WORK REQUEST:
Convert the lines of the data below, from the line containing "gwaardige inkt op speciaal vinyl." up to and including the line containing "met ons op!", into a numbered list, omitting any blank lines.

════════════════════

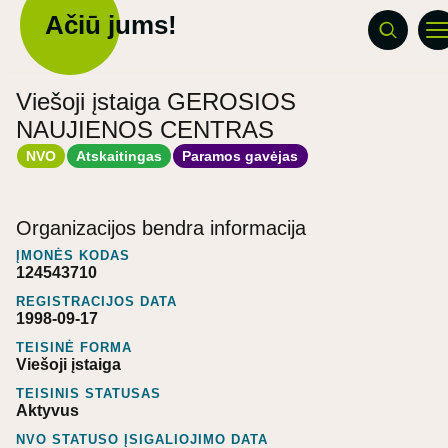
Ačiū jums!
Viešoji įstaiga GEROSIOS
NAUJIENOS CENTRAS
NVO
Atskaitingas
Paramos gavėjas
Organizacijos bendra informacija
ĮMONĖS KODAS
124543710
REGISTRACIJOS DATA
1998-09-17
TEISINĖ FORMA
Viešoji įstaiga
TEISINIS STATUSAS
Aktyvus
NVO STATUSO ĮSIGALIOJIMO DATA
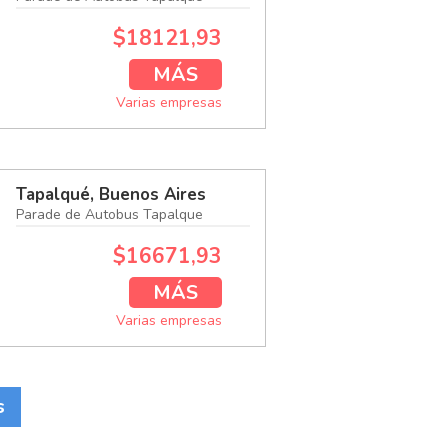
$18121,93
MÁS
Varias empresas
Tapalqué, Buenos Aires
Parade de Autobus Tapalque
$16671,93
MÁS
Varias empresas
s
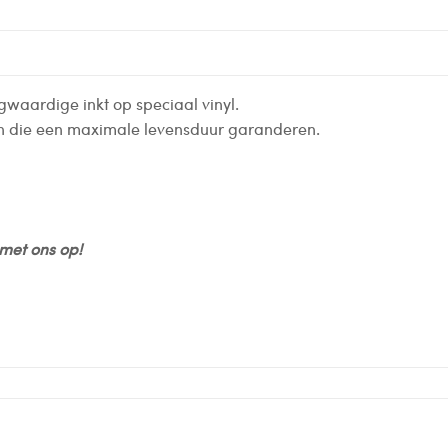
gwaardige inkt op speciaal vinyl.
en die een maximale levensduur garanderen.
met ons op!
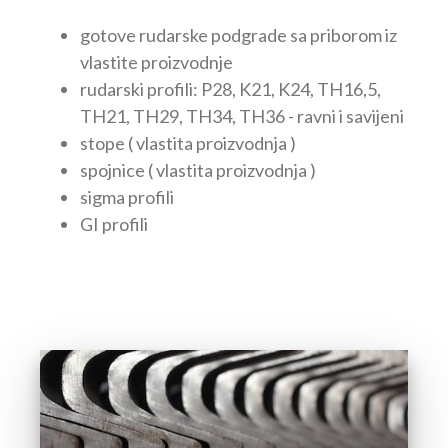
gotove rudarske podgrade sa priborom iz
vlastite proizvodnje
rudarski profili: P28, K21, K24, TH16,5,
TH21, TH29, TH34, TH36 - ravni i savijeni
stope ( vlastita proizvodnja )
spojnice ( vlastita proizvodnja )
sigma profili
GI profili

════════════════════

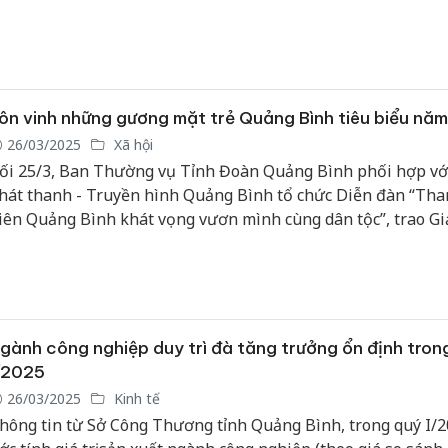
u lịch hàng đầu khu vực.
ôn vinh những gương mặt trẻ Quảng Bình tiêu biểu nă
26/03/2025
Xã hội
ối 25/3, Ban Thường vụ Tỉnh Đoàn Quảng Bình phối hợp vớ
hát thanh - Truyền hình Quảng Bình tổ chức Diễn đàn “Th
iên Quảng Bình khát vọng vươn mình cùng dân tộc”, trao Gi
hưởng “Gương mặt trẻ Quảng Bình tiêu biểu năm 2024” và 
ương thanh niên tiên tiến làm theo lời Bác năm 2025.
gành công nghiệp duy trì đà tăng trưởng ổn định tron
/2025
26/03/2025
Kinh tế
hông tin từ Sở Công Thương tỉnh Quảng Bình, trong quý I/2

════════════════════

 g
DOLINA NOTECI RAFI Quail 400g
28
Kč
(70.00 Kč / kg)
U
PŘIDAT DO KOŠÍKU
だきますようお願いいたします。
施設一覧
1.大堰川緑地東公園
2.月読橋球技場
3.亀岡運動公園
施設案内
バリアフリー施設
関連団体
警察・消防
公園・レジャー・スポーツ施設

════════════════════

TASK OUTPUT:
1. gwaardige inkt op speciaal vinyl.
2. en die een maximale levensduur garanderen.
3. met ons op!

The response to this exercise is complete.